◆ **What is asked**: Please edit the material below so that every "pose" becomes "camera" and nothing else changes. Leave the pictures out of your answer.
—————
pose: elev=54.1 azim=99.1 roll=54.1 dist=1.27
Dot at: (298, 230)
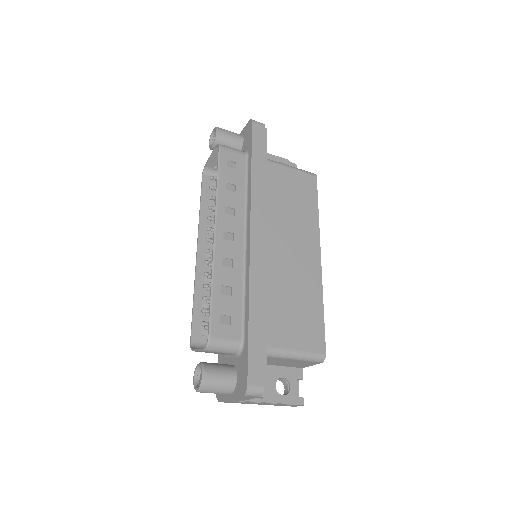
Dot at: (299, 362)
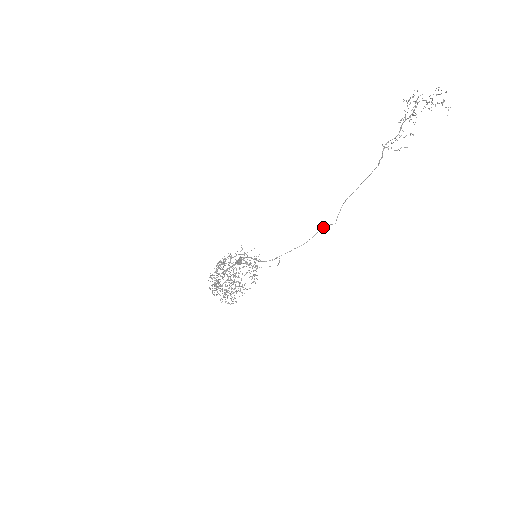
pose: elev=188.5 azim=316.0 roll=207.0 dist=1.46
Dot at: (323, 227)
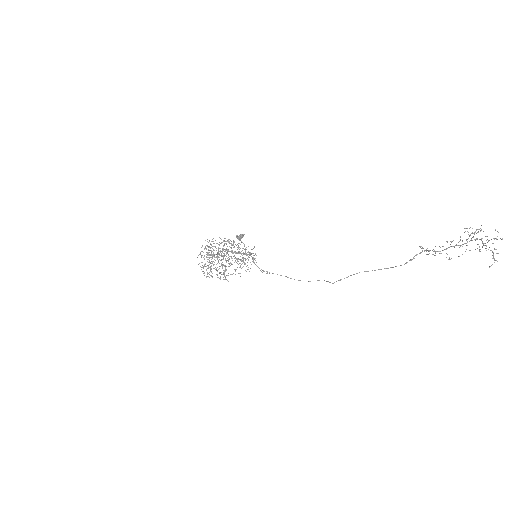
Dot at: occluded
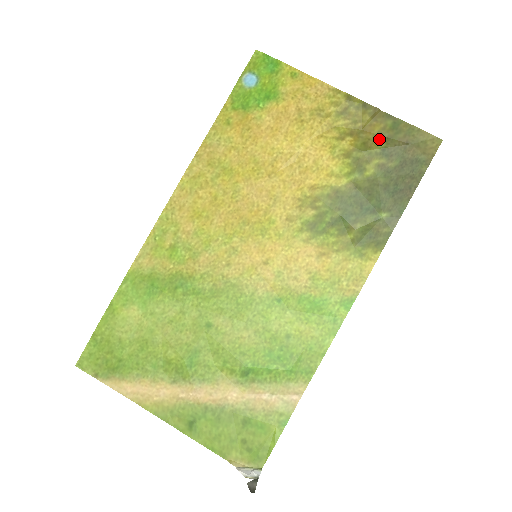
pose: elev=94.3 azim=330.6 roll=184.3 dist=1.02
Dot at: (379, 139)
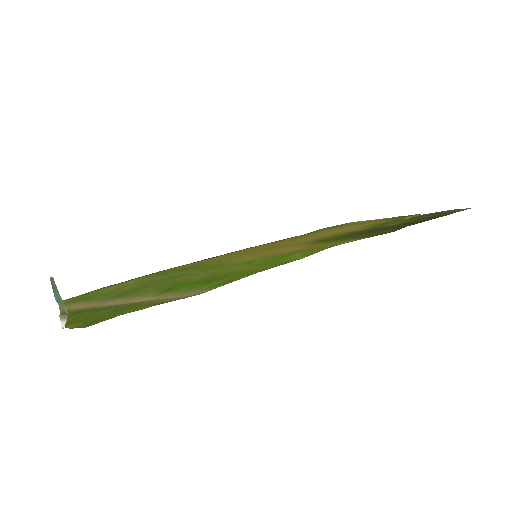
Dot at: occluded
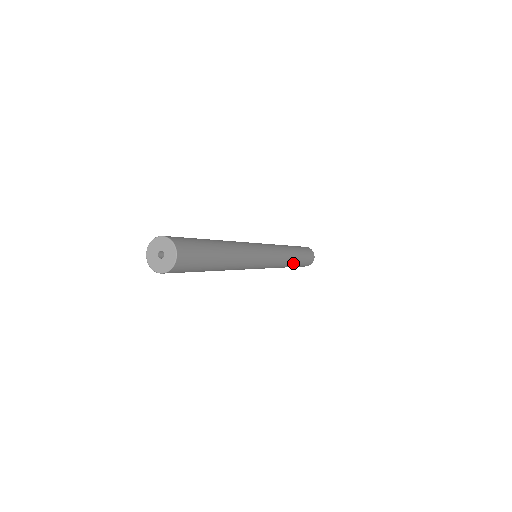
—————
◆ **Completed exercise**:
camera: elev=54.1 azim=99.1 roll=54.1 dist=1.27
Dot at: (298, 230)
Dot at: (299, 362)
camera: elev=188.5 azim=316.0 roll=207.0 dist=1.46
Dot at: (323, 227)
Dot at: occluded
camera: elev=94.3 azim=330.6 roll=184.3 dist=1.02
Dot at: (379, 139)
Dot at: occluded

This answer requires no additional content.